Harry Englund

No. `5
- Position: End / Halfback

Personal information
- Born: August 13, 1900 Rockford, Illinois, U.S.
- Died: March 16, 1989 (aged 88) Rockford, Illinois, U.S.
- Listed height: 6 ft 0 in (1.83 m)
- Listed weight: 185 lb (84 kg)

Career information
- High school: Central (Rockford, Illinois)
- College: None

Career history
- Chicago Staleys/Bears (1921–1922); Chicago Bears (1924)*;
- * Offseason or practice squad member only

Awards and highlights
- APFA champion (1921);
- Stats at Pro Football Reference

= Harry Englund =

American football player (1900–1989)

Harry Cornelius "Skin" Englund (August 13, 1900 – March 16, 1989) was an American professional football end who played two seasons with the Chicago Staleys/Bears and of the National Football League (NFL).

==Early life==
Harry Cornelius Englund was born on August 13, 1900, in Rockford, Illinois.

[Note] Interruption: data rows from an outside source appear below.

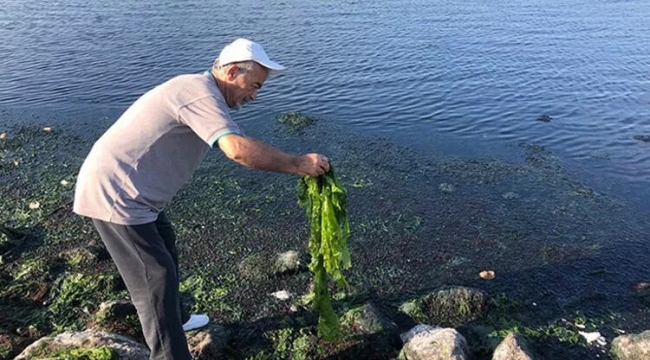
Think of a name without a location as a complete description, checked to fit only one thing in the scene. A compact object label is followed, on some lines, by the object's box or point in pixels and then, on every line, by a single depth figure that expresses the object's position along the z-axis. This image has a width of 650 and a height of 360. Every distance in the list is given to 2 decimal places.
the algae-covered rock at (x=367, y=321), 5.89
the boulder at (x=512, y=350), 5.36
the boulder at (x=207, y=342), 5.33
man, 3.71
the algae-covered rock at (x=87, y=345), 4.87
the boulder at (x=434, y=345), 5.37
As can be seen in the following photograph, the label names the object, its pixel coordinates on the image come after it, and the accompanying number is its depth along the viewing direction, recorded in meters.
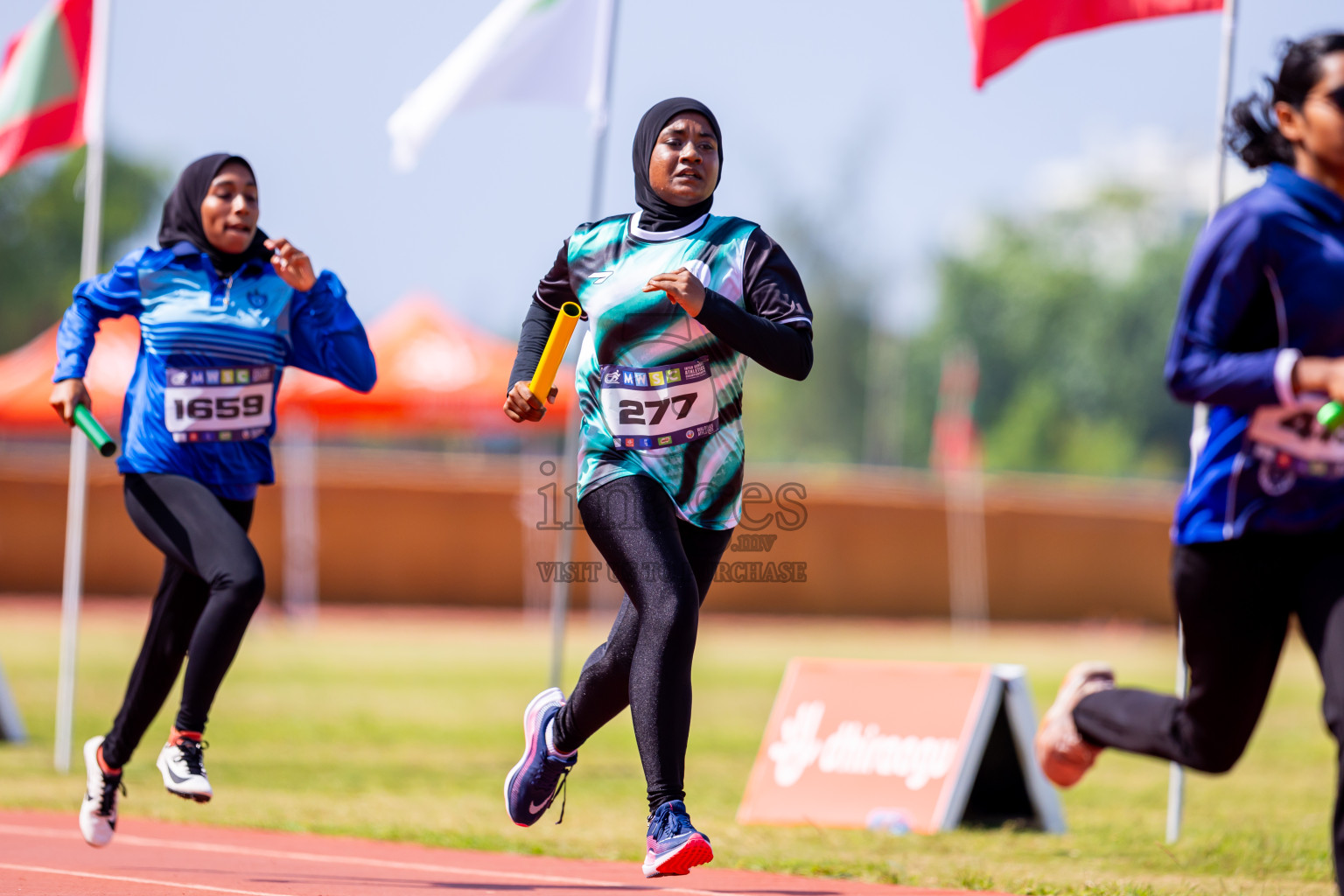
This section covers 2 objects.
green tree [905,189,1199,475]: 145.62
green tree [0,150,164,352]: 145.75
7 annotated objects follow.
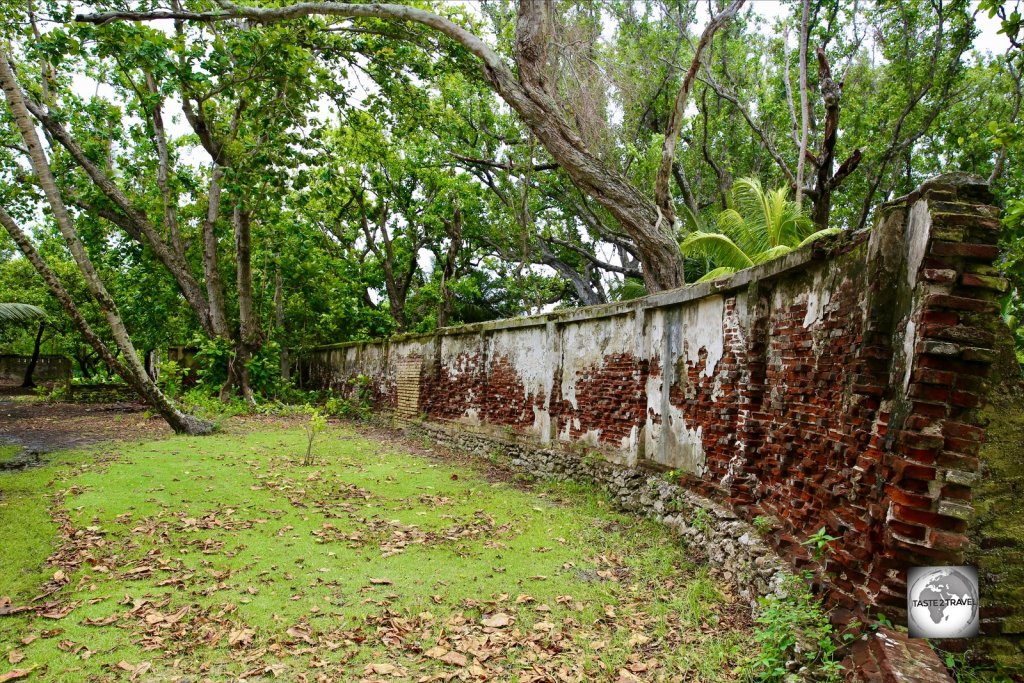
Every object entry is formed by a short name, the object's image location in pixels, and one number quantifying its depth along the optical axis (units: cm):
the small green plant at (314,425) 887
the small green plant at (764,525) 425
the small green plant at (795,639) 300
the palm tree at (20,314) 1778
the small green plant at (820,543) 343
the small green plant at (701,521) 498
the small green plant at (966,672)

He attended Rockford Central High School in Rockford. He did not play college football.

==Professional career==
Englund signed with the Chicago Staleys of the American Professional Football Association (APFA) on September 14, 1921. He played in five games for the Staleys during the 1921 season. The Staleys finished the season in first place in the APFA with a 9–1–1 record and were named APFA champions. Englund appeared in 11 games, starting three, for the newly-renamed Chicago Bears in 1922. The Bears finished the year with a 9–3 record, good for second place in the NFL.

Englund signed with the Bears again in 1924 but was released later that year.

==Personal life==
Englund also played basketball for the Belvidere Union club and the Rockford Thomas Cats as a guard during the 1920s. He was nicknamed "Skin". Englund died on March 16, 1989, in Rockford.